Thanks for the excellent info. I have been interested in this and your callback enhancements for the Arduino IDE. Have you ever considered a similar callback library for the HTTP client side? My ESP8266 is doing the reverse, connecting to a server and retrieving info with HTTP GET on a regular basis. The polling architecture is ugly and I'd like to replace it with a callback for the http response. I've not done anything with with the native SDK before though, and the kung fu may be a bit above my reach. I see at least one native SDK example here:
https://github.com/Caerbannog/esphttpclient
Thanks for the example. Just as with the http server, this code can likely be adapted to work with the Arduino IDE. Stay tuned, I may explore this possibility soon and share the results in a blog post.
I have found that many ESP8266 users shy away from the EspressIf SDK. That is too bad as it provides a very powerful development platform. My toolchain uses the Eclipse IDE with the SDK.
Thank you for your deep analysis! It helped me a lot!
If you can adapt for the Arduino IDE.. that would be incredible!
Your comment is unclear as to your expectation. The sketch referenced in this post was developed using the Arduino IDE.
Thank you. I have the same problem so I was happy to find your article. I have tried the capacitor, regulated supply, a flush function, and added some delays. Still get random hangs. Using the Arduino WebServer example on D1 mini lite chips and WEMOS D1 and some little esp-01s. All were hanging. Usually getting 12-24 hours until hang. We will see how your suggestion goes. There is always the interrupt reset dog.

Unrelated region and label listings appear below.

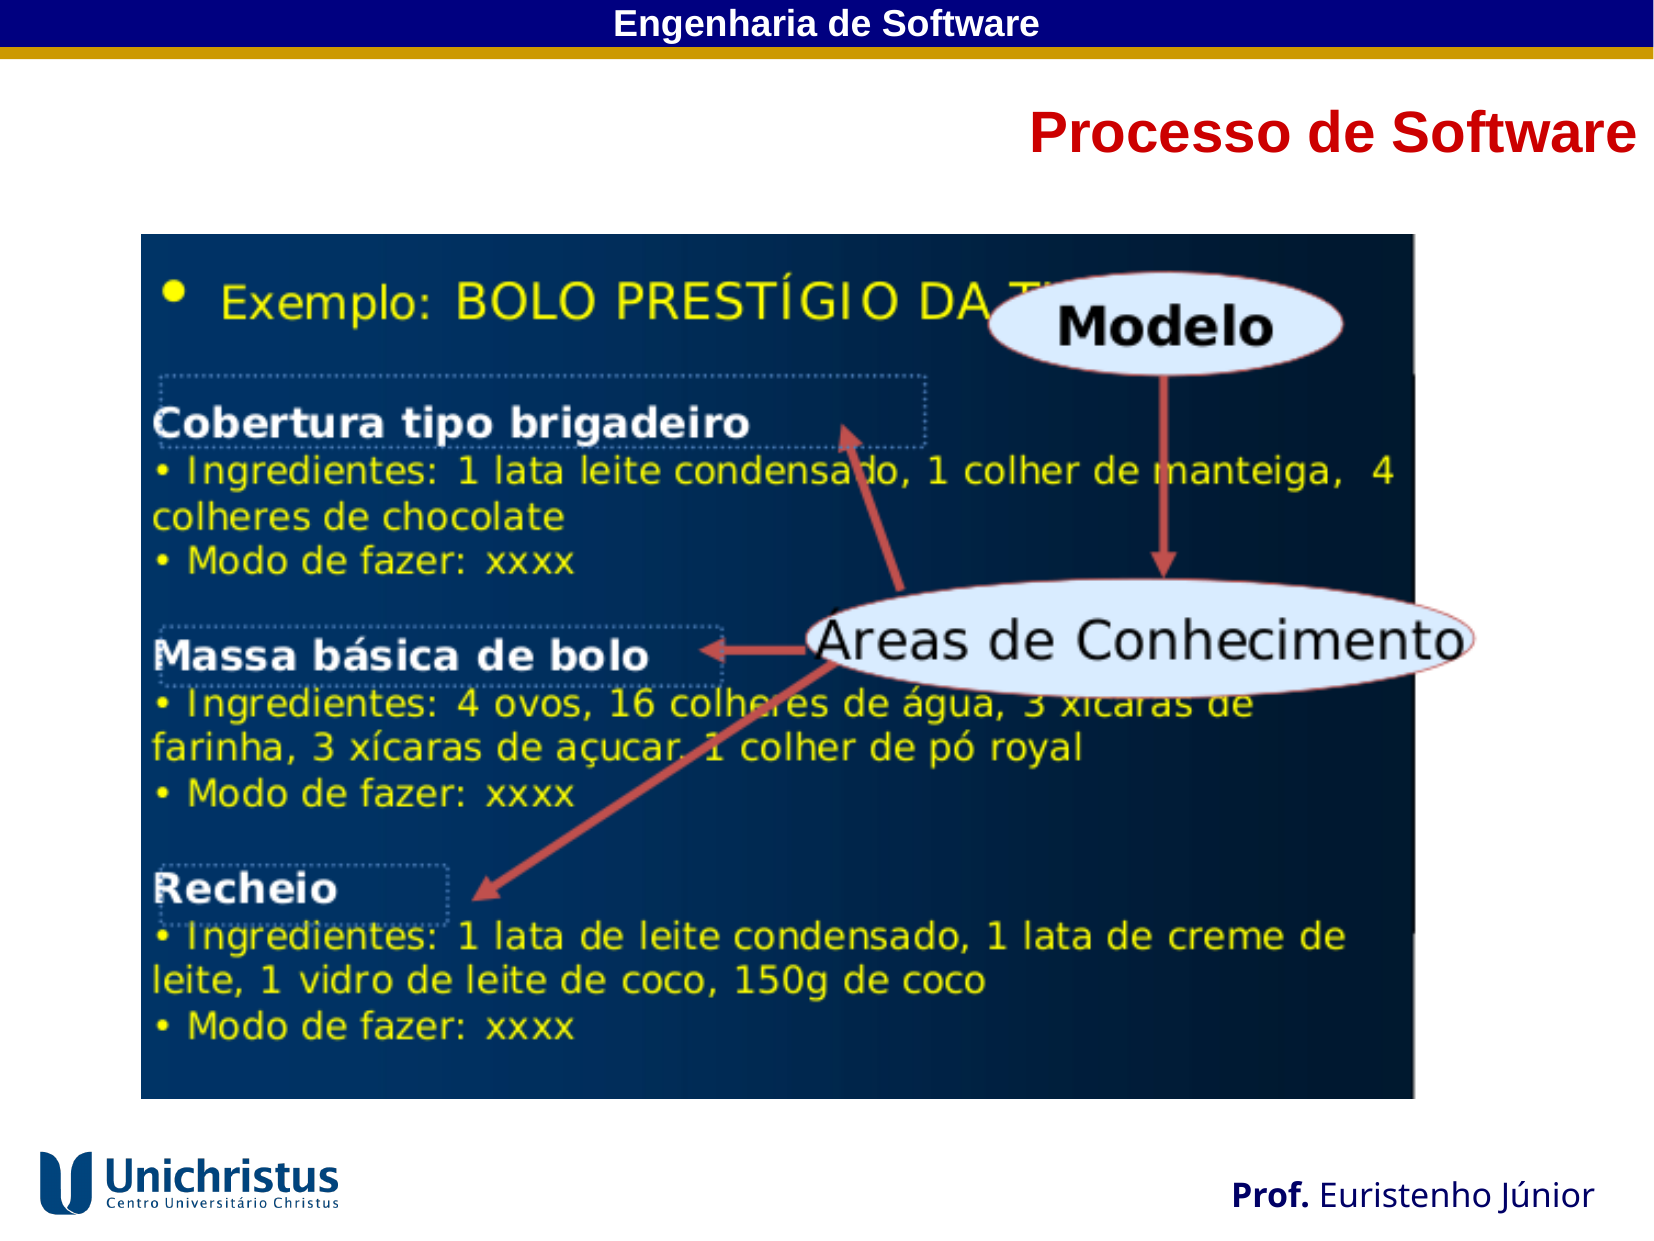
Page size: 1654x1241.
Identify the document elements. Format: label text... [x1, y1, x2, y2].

text_box Engenharia de Software [0, 0, 1654, 47]
picture [141, 234, 1486, 1099]
text_box [0, 47, 1654, 60]
text_box Processo de Software [1014, 92, 1654, 173]
picture [35, 1148, 343, 1217]
text_box Prof. Euristenho Júnior [1216, 1163, 1654, 1224]
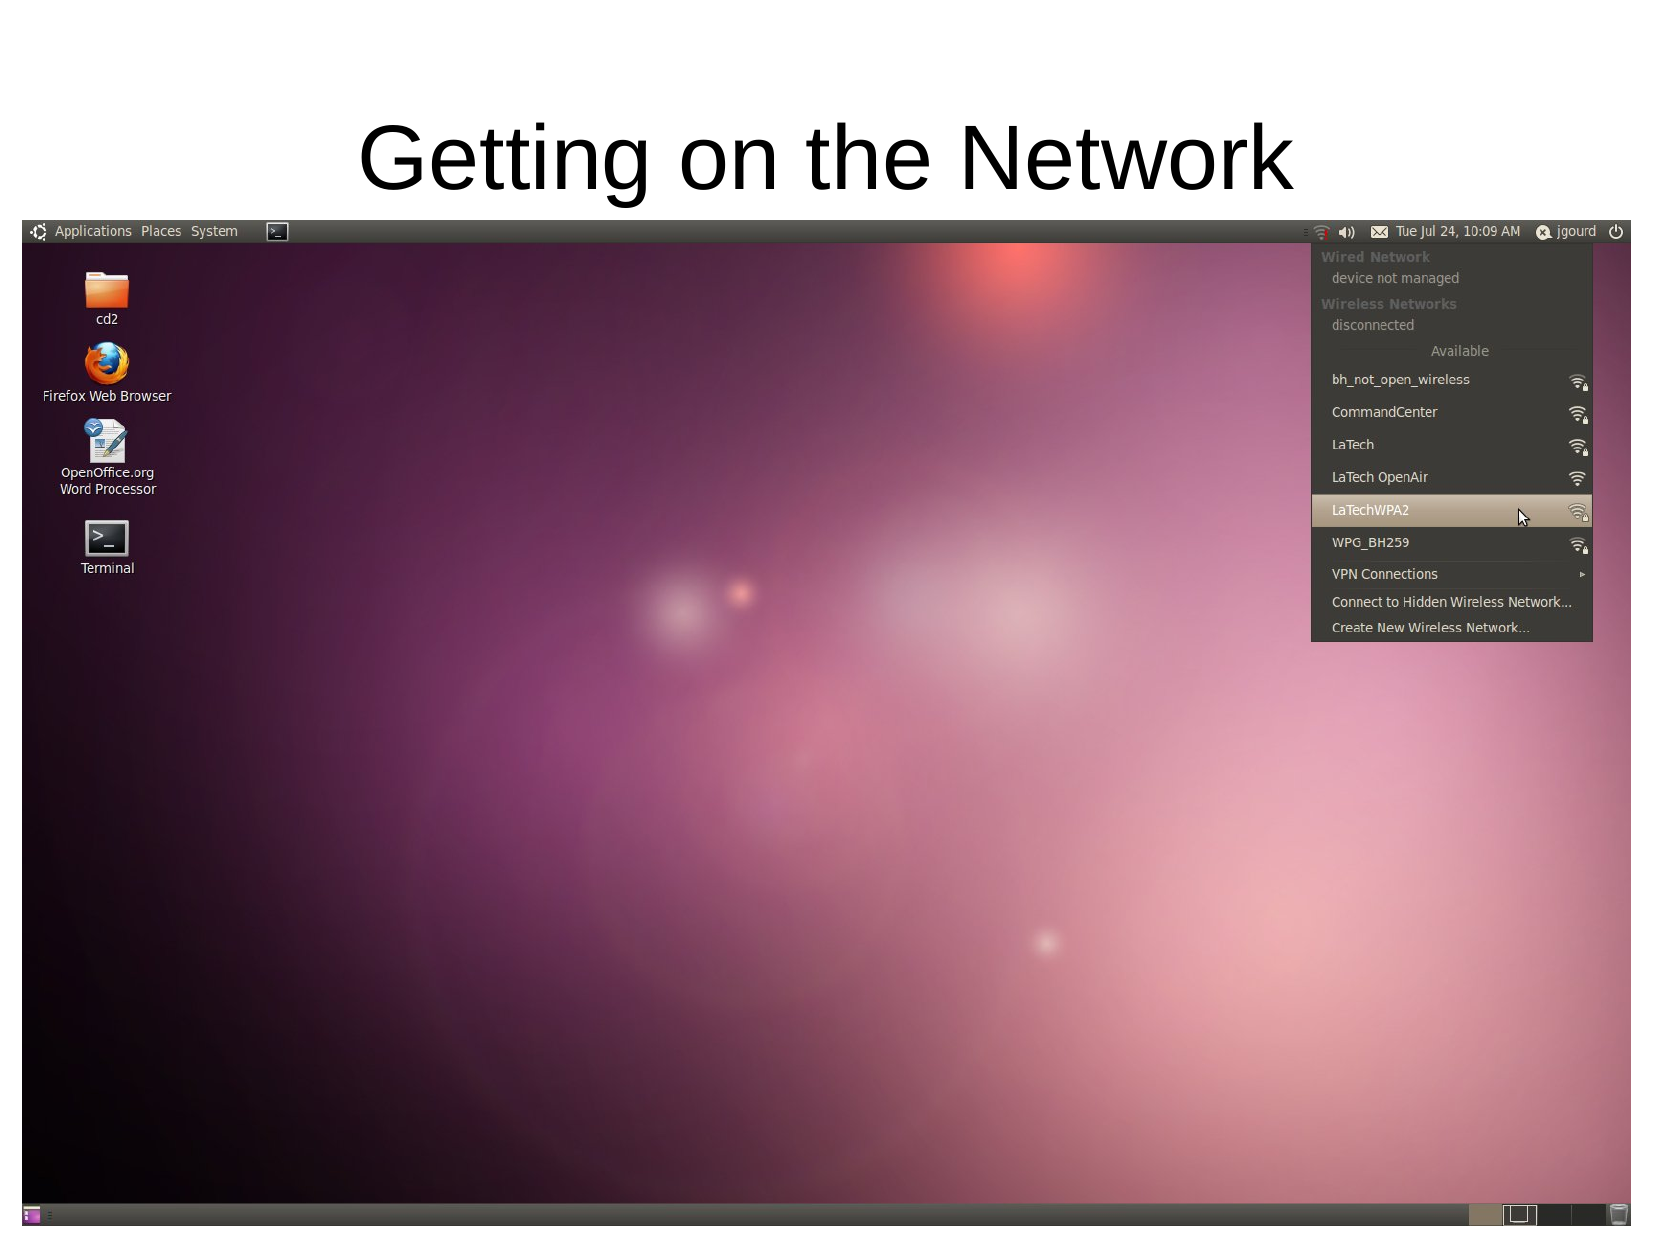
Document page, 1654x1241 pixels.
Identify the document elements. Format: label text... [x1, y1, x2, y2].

picture [22, 220, 1631, 1226]
title Getting on the Network [82, 49, 1571, 220]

Longest duration I have experienced without a reset was 49 days. Even with a UPS powering my device and cable modem, I have observed occasional glitches in the internet service which is out of my control and another cause of reset. If you are in a densely populated environment, competition for the limited wifi channels, even using your own private router is another ocassional cause of resets out of your control.
I have been thinking about trying a dual redundant system (2 esps) as method of eliminating resets entity as the odds of both eps resetting at the same time is nearly zero.
Update. Another clue or new problem. I have 5 esp01 running on my local LAN. I rebooted the router and none came back online as responding web servers but they reconnected to the router..
You might consider having your esp save some values to the flash memory (nvm). These values are saved even after power is removed. This would allow you to pinpoint where in the code it is hanging.
You can also , upon detection of loss of wifi, store the pertinent values identifying the state of the esp in nvm and force a reset instead of simply reconnecting. You get a clean start and maintain the state of the esp, as if nothing happened.
One more thing, I like to limit code in one iteration to say one sensor reading, any more and you may risk blowing the esp timeout and as result, have a reset.
Good luck.
I added your code in and only got an hour uptime out of the deal. I ran the reconnect wifi counter out to client.print and it stayed a zero. Now I am thinking it's stuck in a loop somewhere. I can still ping the device and the router says it's connected.
These are all good ideas. I shortened my code up to the original gpio/1 or gpio/0 instead of reading many empty pins. Then I got it started and banged on the F5 key 10 times and it quit.